Do you know the sure sign of an amateur graphic designer or copy writer?
It’s when they create lengthy text in a document that is center-justified. Lengthy means over 55 characters wide, and longer than 5 to 10 lines. Here’s an example of center-justified text:
The only text that should be centered is 1. a short quote on a page, like this:
Look at this Facebook ad on the left as an example.
The image is on the left so your eye starts with it, then ends up on the text.
Good! And the text is aligned-left and easy to read.

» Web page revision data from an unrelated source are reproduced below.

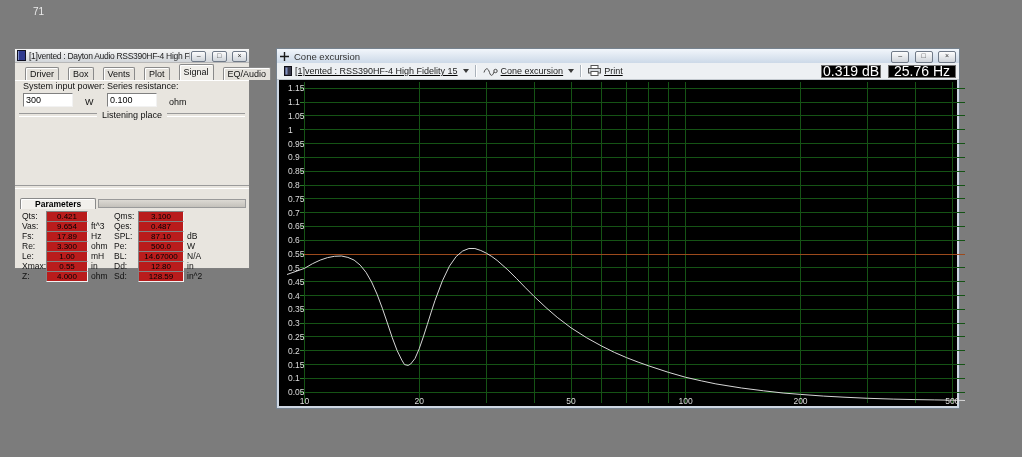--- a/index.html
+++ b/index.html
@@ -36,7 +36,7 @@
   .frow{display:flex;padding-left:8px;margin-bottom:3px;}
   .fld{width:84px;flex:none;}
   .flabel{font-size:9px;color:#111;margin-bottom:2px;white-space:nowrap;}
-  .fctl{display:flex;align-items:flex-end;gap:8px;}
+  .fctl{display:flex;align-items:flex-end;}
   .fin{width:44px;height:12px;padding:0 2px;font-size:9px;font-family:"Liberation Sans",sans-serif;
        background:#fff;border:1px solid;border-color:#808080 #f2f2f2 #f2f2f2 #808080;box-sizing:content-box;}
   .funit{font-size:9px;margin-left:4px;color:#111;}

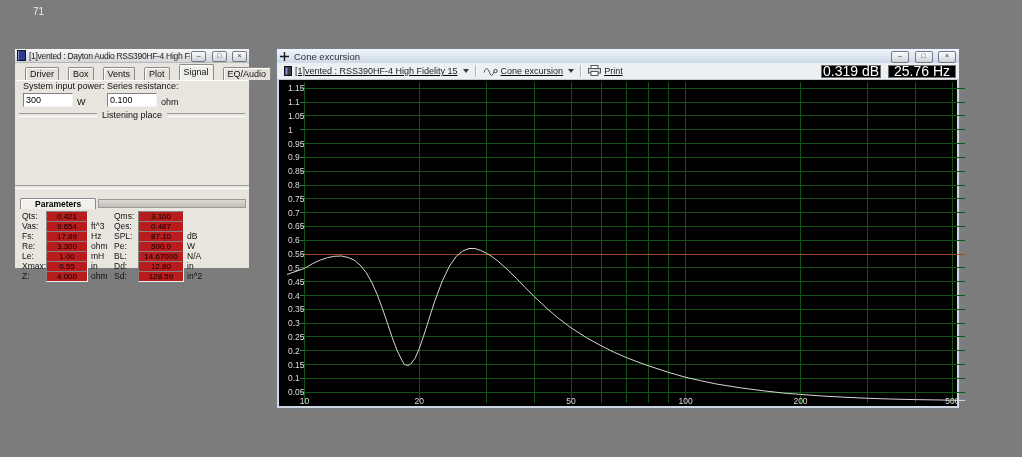--- a/index.html
+++ b/index.html
@@ -44,7 +44,7 @@
   .divider{height:2px;border-top:1px solid #9a9a9a;border-bottom:1px solid #fff;margin-top:1px;}
 
   .params{padding-top:1px;}
-  .phdr{height:11px;display:flex;align-items:flex-end;padding-left:5px;margin-top:8px;}
+  .phdr{height:11px;display:flex;align-items:flex-end;padding-left:5px;}
   .ptab{border:1px solid #8a8a8a;border-bottom:none;background:#f2f0ec;font-weight:bold;font-size:8.5px;
         height:10px;line-height:10px;padding:0 14px;border-radius:2px 2px 0 0;box-shadow:inset 1px 1px 0 #fff;}
   .pbar{flex:1;height:7px;margin:0 3px 1px 2px;background:linear-gradient(#dcd9d3,#c4c1bb);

Another good.
So…why is it so much easier to read left-justified over center-justifed text?
Because the way we read in English demands that we read from left to right.
When the lines in your text are justified left (all aligned with the left side of the page, like most of the text on this page), your eye has an easy time of it – it knows where to start each sentence automatically, and can glide to the left and pick up the next sentence easily. Even if the right side of the page is jagged (like this one).
But if your text is center-justified,
your eye has to search out the beginning of each sentence,
because each new line starts
in a different location.
Very, very tiring
after reading a whole page of it.
After a while, people won’t read your articles or entries any more because they know they’ll get eyeball exhaustion. You don’t want that to happen!
So only use center-justified text if it is a 1 to 5-line entry that has up to 55 characters left to right, and no more.
Use left-justified for anything else. Your readers will thank you for being a pro, and for how easy you’ve made it to read your copy.